Millions take prescription and over-the-counter medicines to relieve arthritis pain, and all carry a long list of side effects. But how dangerous are these pain relievers? Dr. Neena S. Abraham, a gastroenterologist at the Michael E. DeBakey V.A. Medical Center and associate professor of medicine at the Baylor College of Medicine in Houston, recently took readers’ questions about ulcers, a potentially life-threatening condition increasingly tied to Nsaid pain relievers. Here, Dr. Abraham responds to a reader concerned about pain relievers and bleeding.
When Pain Relievers Cause Bleeding
I took ibuprofen for 20 years for lupus pain and was diagnosed with anemia and low iron seven years ago. I had a colonoscopy, which indicated bleeding. I had an iron infusion and tested negative for H. pylori. (My father was positive for H. pylori and died of stomach cancer.)
After bleeding was discovered, I was taken off ibuprofen and put on Vioxx, which at the time was thought to be less harsh on the stomach than other Nsaids. Three weeks later, I was hospitalized with severe intestinal bleeding and needed transfusions. I also developed peritonitis and almost died.
I am now on Celebrex and Vicodin for pain but was recently found to be anemic again, with low iron. My doctor does not believe it is from the Celebrex, but I am very concerned.— Lyndsey
Dr. Abraham responds: It is important to remember that all nonsteroidal anti-inflammatory drugs, or Nsaids, including prescription medications like rofecoxib (Vioxx), celecoxib (Celebrex) and etodolac (Lodine), have the potential to damage the tissue of the gastrointestinal tract. Even an over-the-counter drug like baby aspirin can be harmful. Damage can occur anywhere, from mouth to anus.

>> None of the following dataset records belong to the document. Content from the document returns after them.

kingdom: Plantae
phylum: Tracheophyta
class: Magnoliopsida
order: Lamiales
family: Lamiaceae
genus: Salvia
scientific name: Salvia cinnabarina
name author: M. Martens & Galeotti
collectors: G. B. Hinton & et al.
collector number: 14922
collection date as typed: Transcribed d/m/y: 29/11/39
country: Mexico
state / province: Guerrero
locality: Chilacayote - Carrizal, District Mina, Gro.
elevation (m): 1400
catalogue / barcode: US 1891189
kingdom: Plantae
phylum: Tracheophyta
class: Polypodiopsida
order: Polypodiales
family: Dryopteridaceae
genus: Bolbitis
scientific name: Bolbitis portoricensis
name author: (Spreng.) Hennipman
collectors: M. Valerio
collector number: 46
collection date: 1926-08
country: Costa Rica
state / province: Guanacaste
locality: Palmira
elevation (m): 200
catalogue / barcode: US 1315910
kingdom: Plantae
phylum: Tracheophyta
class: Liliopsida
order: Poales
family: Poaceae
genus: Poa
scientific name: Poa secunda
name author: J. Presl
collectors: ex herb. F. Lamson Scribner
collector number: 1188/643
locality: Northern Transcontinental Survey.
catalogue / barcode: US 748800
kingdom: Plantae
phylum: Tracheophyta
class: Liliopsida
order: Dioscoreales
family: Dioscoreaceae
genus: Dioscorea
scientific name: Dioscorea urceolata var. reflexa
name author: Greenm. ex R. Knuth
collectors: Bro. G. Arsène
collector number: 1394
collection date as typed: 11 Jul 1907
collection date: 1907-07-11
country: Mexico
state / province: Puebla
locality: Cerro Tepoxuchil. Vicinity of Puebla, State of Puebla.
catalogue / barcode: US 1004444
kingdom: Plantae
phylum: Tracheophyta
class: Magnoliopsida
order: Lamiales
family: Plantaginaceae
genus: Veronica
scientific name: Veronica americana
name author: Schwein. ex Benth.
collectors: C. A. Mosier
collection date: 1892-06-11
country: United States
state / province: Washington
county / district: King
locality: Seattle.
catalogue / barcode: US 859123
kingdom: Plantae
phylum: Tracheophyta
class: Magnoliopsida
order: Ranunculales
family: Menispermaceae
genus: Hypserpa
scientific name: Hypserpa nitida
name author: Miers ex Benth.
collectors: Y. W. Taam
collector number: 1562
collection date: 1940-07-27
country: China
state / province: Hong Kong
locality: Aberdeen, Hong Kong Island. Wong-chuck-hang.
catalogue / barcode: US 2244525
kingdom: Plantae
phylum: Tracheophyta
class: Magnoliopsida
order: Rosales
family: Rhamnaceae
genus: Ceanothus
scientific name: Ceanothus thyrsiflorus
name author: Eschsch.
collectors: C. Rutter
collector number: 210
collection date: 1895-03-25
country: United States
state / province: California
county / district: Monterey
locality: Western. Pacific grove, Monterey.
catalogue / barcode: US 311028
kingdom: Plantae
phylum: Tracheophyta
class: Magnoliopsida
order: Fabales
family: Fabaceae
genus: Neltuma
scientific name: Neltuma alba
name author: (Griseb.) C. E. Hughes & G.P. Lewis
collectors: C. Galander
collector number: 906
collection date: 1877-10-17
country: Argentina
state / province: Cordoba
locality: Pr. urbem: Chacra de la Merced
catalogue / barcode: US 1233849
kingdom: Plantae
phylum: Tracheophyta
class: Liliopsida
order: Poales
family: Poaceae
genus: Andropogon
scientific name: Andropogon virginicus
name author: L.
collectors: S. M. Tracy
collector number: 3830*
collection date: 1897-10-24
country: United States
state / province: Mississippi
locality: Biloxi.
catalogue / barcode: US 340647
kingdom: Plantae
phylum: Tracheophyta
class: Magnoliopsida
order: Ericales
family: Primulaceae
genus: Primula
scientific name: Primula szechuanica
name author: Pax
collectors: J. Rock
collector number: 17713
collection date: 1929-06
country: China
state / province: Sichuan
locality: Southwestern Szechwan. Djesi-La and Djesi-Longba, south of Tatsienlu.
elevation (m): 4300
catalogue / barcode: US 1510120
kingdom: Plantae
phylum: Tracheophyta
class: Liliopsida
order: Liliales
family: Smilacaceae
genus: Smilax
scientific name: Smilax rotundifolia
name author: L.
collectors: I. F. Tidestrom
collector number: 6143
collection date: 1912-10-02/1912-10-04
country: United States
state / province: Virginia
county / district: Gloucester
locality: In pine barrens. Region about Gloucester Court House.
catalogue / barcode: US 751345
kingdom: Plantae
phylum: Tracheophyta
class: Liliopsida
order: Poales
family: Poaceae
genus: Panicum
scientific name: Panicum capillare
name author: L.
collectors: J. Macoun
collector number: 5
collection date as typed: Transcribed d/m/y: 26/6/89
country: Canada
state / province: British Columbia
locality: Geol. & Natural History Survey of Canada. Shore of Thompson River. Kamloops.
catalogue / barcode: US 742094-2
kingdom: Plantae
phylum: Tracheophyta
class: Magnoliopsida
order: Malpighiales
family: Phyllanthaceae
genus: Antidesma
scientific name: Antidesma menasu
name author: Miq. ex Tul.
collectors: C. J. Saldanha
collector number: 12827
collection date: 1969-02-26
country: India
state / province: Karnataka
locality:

Even if a visible ulcer doesn’t form as a result of damage, breaks in the tissue wall of the digestive tract can lead to microscopic amounts of blood loss over time and result in clinical anemia. Esophagogastroduodenoscopy, or EGD, a scope procedure to visualize the upper gastrointestinal tract, can be done to look for damage in the esophagus and stomach.
Even if damage is not observed in those areas, it is still possible to develop microscopic, Nsaid-related ulcers and abrasions in the lower gastrointestinal tract. Clinical studies show that Nsaid-related damage in the small intestine and colon accounts for 13 percent to 40 percent of all serious gastrointestinal bleeding events. What’s more, the percentage of Nsaid-related bleeding events in those areas is on the rise, as rates of H. pylori infection in the United States decline. In other words, the small intestine and colon are becoming a larger piece of the Nsaid-ulcer pie.
Additionally, if you have diverticular disease in the small intestine or colon, the superficial blood vessels that lie in the diverticular pockets are very likely to bleed in the presence of Nsaids. It is not uncommon for patients with colonic diverticular disease to suffer a dramatic gastrointestinal hemorrhage with profuse visible rectal bleeding following aspirin or other Nsaid ingestion. Alternatively, diverticular blood vessels can be intermittently irritated, causing microscopic blood loss that is only detected by progressive anemia or drops in your blood counts over time.
So how does the gastroenterologist diagnose the more subtle forms of Nsaid damage?
One of the best ways to look for this more subtle damage in the gastrointestinal tract is with the use of either video capsule endoscopy or double-balloon enteroscopy. Both of these modalities allow the gastroenterologist to better visualize the small intestine, an area that is traditionally not accessible using EGD or colonoscopy.
Double-balloon enteroscopy permits the gastroenterologist to proceed into the deeper segments of the small intestine. In up to 80 percent of cases, the procedure can identify Nsaid damage that was not visualized using EGD or colonoscopy. If a bleeding source is identified during the double-balloon enteroscopy exam, the gastroenterologist can take care of it right away by applying thermal heat to the tissue to coagulate the source of bleeding and seal the underlying blood vessel.
With video capsule endoscopy, the patient swallows a small camera pill that transmits images from the esophagus, stomach and small intestine to a recording pack that the patient wears around the waist. Capsule endoscopy is limited to diagnostic images only, and if a potential bleeding source is identified, the patient would need a follow-up test with double-balloon enteroscopy to confirm the microscopic bleeding source and to definitively treat the area with heat therapy delivered through the scope.